お手数ではございますが、画像をお送り頂きますと、ご本人様は「きちんと貼れている」と思われているのですが、また、一見きれいに貼れているように見えるのですが、よく見ると全体に小さなムラが連続しており、目立たないだけで気泡が入っている場合がございます。
これは、「貼り付けを失敗」している例になり、正しい貼り方をして頂きますと、そのようにはなりません。再度、認証シール部分を動画のように貼り付けを行って頂くと解消される場合もございますが、一旦貼り付けてから時間が経過していると修正が出来ない場合もございます。
このような場合は、弊社の無料の365日交換保証システムをご利用頂いて、新品とお取替えのうえ今度は失敗しないように、動画のようにしっかりと貼り付けて下さい。
3)指紋認証が不可能な方
弊社のスタッフにも一人いるのですが、指紋認証に関してはどのようなタイプでも、すべて認証ができない人がいます。
この弊社スタッフは、指紋認証を使うものは、事務所のドア、自宅のロッカー、スマホ、などどのような場所で使われている指紋認証でも、あらゆるものを使うことができません。
一見普通の手をしているのですが、以前手荒れがひどく皮膚科へ15年も通っていたこともあり、指先の皮膚が固く乾燥しており、また、指紋が一般の人より浅くなっている為、指紋認証が出来なくなったものです。

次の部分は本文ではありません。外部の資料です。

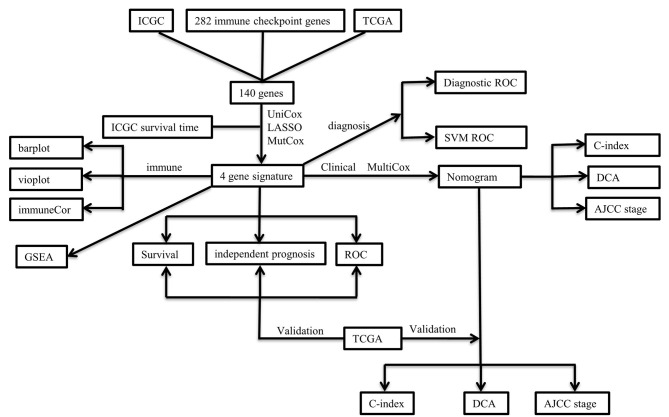
Flowchart of the research procedure in this study.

また、スマホ機種によっては、非常に薄い0.25㎜以下のガラスフィルムを貼ることで、微妙な指紋の凹凸を読み込めなくなる現象が起きています。この場合、フィルムを貼らなければ認証ができますが、フィルムを貼ることで、そのスマホの超音波システムでは、指紋認証が不可能となる場合があるという事です。
あるいは、同じスマホ機種であるにもかかわらず、スマホ機能の個体差により繊細な指紋認証システムに不具合が起きる場合も見られています。(例: 同じ機種を2台持っていて、2台に弊社のガラスフィルムを貼った場合、1台は問題なく指紋認証がスムーズにできるが、もう1台は、指紋認証が出来なくなった。この場合、このお客様は2台のスマホを新品で同時に購入し、弊社のフィルムも新品を使った結果です。ちなみに、フィルムを取り換えても同じ結果になりました)
非常に多く発生する例が、スマホにフィルムを貼った状態で、Aさんは認証できるが、Bさんはできない、と言うケースです。このAさんに相当する(指紋認証ができる)人は、多くの場合、若い方、手の使用頻度が低い生活の方 であり、Bさんに相当する(指紋認証が出来ない)人は、40代以降の方、手の使用頻度が高い生活の方(家事、仕事で指先を多く使う作業をする等)であることが多くなります。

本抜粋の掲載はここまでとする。